I finished and obtained approval from my mentor, the committee, and the dean of students on February 1, 2023. I was shocked at how fast this last phase took. It reminded me that the initial work of getting it right, following directions, reading the guidelines, and collaborating with others had on the final process. By the time I made it to a completed research dissertation, I had made many edits based on comments and feedback. I did not rush the process, but I did keep the process at the front of my daily life. My advice to you is to keep it alive and fresh every day. Talk to others about your project if you don't write for a few days. Keep the motivation high, the conversation alive, and the ideas flowing. IT IS WORTH IT IN THE END! 

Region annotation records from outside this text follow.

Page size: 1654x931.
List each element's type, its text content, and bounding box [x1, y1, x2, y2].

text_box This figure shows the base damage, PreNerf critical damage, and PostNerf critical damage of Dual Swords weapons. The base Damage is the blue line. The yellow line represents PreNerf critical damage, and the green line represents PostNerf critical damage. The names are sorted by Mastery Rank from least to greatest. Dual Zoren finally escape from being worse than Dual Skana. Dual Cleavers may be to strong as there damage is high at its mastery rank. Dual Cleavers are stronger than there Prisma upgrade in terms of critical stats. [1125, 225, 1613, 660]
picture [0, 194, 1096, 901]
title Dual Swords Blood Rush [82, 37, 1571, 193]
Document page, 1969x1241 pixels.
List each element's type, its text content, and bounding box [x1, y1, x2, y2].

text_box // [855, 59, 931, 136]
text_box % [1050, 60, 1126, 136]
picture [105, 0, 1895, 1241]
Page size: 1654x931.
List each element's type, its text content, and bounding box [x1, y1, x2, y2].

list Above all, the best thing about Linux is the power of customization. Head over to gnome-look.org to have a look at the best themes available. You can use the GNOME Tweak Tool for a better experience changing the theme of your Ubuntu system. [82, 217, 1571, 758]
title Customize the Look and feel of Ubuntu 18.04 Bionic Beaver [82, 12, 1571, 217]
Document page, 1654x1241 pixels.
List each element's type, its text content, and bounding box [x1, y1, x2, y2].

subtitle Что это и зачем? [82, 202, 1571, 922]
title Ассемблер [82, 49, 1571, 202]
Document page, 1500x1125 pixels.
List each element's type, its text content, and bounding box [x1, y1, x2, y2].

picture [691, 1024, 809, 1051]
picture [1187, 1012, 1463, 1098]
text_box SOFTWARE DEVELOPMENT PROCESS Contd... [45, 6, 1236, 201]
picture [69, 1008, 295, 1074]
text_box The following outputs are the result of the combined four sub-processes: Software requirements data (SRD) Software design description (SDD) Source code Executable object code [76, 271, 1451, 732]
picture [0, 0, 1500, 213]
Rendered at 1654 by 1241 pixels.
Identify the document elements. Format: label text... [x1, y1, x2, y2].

It is hard to tell you exactly how you will complete your dissertation. We all have unique circumstances, but I will tell you that you are not alone if how you feel right now. Be grateful for the things you have in your life right now. Create a temporary routine that allows ample time to work on your dissertation 4-6 days a week. Pace yourself and time breaks. Go outdoors and take walks with a particular person or your dog. Make small goals and celebrate them when you achieve them. In terms of writing and technical aspects of the dissertation, know your resources and keep them handy. As I write this post, my copy of "The Publication Manual of the American Psychological Association, &th Edition" is on my desk next to me. It is open, and on the pages, I need the most. Frankly, APA is not my strength! I purchased software called RECITE WORKS. After completing a section, I load my paper and look for APA in cite and reference errors. I did not wait until the last minute. My work has over 150 references. I checked my connections constantly using the software. Grammarly (the application) is open and ready to check my spelling, punctuation, verb tense, etc. Feel free to use tools that help. My advice is to write a paragraph and then check it. Rewrite it without looking at a reference and continue to cite it. You are using the idea but in your own words. You want to refrain from rewriting it after you turn it in for plagiarism. Read your entire dissertation frequently. It turns into a series. If too much time goes by, you need to remember what happened in episode 4, or else episode 5 makes no sense. Read your work and edit your work as you go. When writing conclusion statements, look back at what you promised the reader you would tell them. Know the deliverables and then deliver them to your reader. 

The key is to take small steps forward until you walk the miles necessary to complete your dissertation. Pace yourself. This is not a sprint; it is a marathon. You must breathe, drink water, accept cheers from the crowd, and train for a marathon. This is true for your dissertation. Prepare for months of hard work, and you will cross the finish line. I assure you that when you cross the finish line, you will feel more accomplished than you ever imagined. Once you cross the finish line, let your mind, body, and soul accept the accomplishment as it embraces you. You deserve to be proud of your new accomplishment, title, credentials, and level of expertise. This driver will keep your tank full as you make this long trip. Pull over now and then and experience the beauty of the journey, so the destination is appealing. I believe in you; if I can do it, you can do it!Best Wishes!